Fra un mese inizierà il Giubileo della speranza in questa Italia che vive come tutto l’Occidente in questa zona grigia, nel senso che forse ha nostalgia di quei legami che si sono spezzati, ma fa fatica a riconnettersi, perché vive appunto in questa deriva individualista. Cosa può rappresentare allora l’apertura della Porta Santa?
Alla luce di tutto quello che abbiamo detto capiamo ancora di più che la Provvidenza ci dona questo Giubileo che ha nel suo cuore proprio il desiderio di trovare la speranza. Il Giubileo della speranza è il segno di una scelta rivolta al futuro. Ci ricorda e ci invita ad essere tutti “pellegrini di speranza” in un mondo che al contrario fa disperare, che sembra rendere impossibile il futuro.
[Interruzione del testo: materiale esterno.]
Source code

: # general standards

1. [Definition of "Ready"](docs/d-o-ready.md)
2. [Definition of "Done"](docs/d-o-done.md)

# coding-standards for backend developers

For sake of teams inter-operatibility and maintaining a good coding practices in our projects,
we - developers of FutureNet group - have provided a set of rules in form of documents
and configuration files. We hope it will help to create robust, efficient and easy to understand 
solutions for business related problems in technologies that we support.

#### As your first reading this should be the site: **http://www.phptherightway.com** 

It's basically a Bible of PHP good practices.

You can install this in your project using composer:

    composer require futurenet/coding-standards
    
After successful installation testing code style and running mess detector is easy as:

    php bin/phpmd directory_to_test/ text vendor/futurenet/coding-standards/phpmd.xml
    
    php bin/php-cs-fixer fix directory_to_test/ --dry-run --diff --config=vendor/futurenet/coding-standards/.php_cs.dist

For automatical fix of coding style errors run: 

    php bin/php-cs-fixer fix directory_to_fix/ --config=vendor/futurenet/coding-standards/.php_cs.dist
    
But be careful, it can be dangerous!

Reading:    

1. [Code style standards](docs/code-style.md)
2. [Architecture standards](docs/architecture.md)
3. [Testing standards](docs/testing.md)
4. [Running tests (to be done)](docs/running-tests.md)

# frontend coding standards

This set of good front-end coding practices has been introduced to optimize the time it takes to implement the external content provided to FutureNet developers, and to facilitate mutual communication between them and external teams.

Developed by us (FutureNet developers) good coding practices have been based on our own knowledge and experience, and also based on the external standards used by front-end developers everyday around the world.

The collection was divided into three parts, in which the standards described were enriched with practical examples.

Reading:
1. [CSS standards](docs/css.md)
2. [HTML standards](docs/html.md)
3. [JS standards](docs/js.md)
La speranza è questo entrare nella storia, guardare negli occhi i problemi e affrontare il male. Nel segno tipico del Giubileo: riconciliazione con se stessi e grande riconciliazione nel mondo, appunto nella speranza dell’annuncio del Signore Gesù che nelle nelle pandemie continua a indicarci la via della salvezza. Sperare ha senso proprio quando la situazione sembra disperata, quando non si vede e quando tutto è buio, ma è nel buio che crediamo alla luce. Il Giubileo è una grande accensione di questa luce, è una porta che si apre, un futuro che entra nel presente e che ci aiuta appunto a pagare il prezzo della speranza, perché la speranza non è a basso costo, non è un supermercato dove mi prendo quello che mi serve. La speranza ti coinvolge, ti cambia, e questo ha un costo, ma sai che così facendo si costruisce qualcosa che avrà un frutto e apre il futuro.
Questa è la bellezza, la grandezza del Giubileo.